About this exercise. Only the pictures should be dropped; every line of the data must come back exactly as written.

Recorded information.
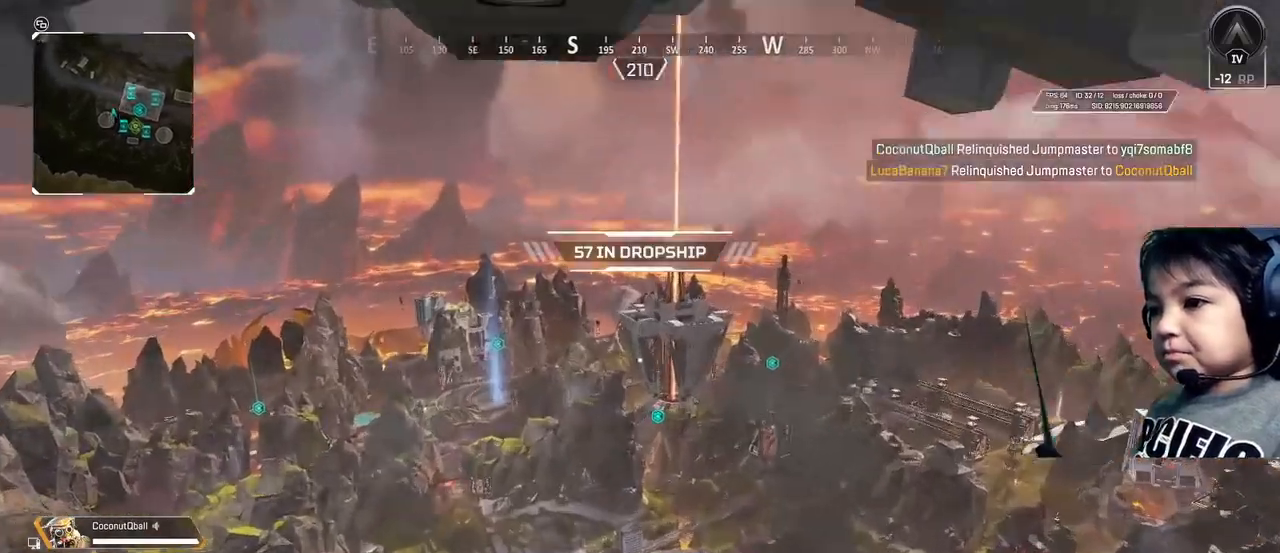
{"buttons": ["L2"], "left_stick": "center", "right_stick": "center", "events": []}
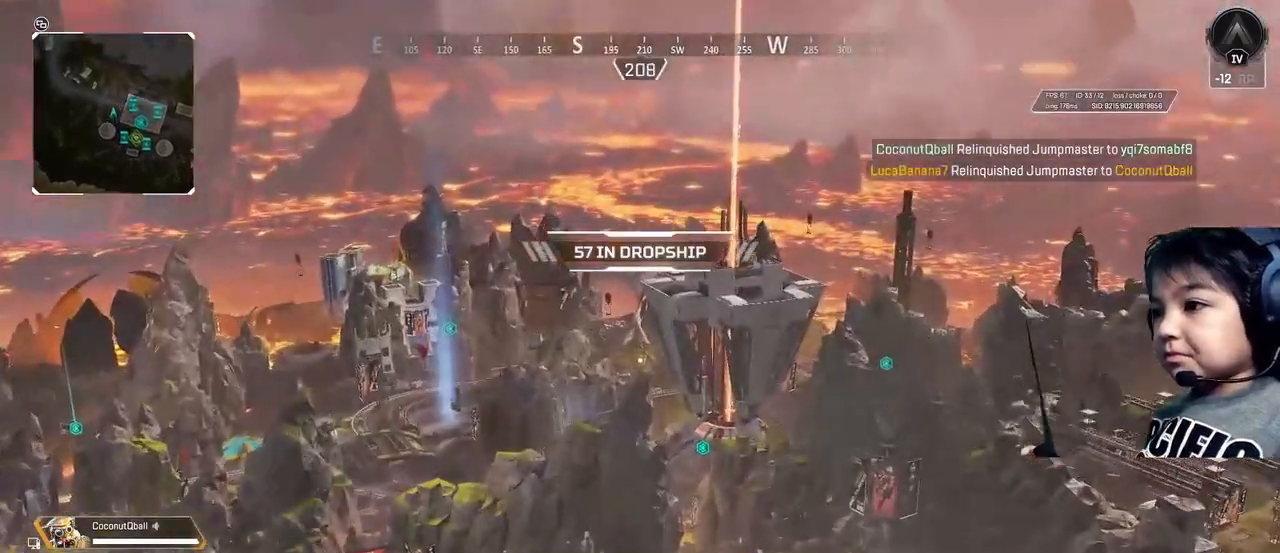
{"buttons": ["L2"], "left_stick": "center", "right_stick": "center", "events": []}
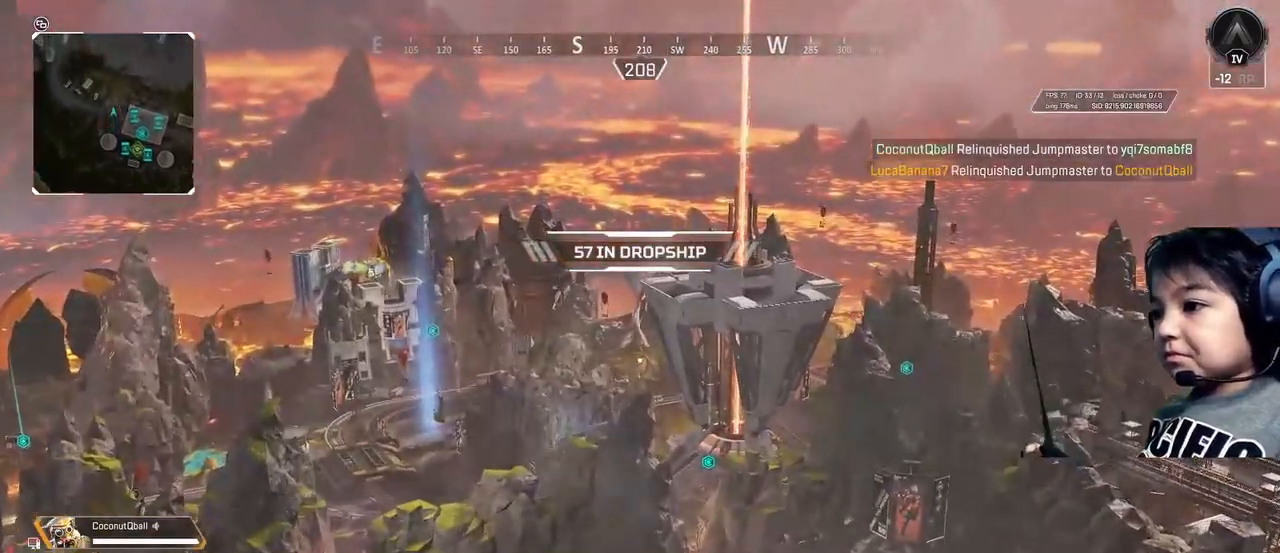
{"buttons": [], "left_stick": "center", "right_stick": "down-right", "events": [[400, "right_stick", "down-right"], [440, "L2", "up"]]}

Your response.
{"buttons": ["L2"], "left_stick": "center", "right_stick": "center", "events": []}
{"buttons": ["L2"], "left_stick": "center", "right_stick": "center", "events": []}
{"buttons": [], "left_stick": "center", "right_stick": "down-right", "events": [[400, "right_stick", "down-right"], [440, "L2", "up"]]}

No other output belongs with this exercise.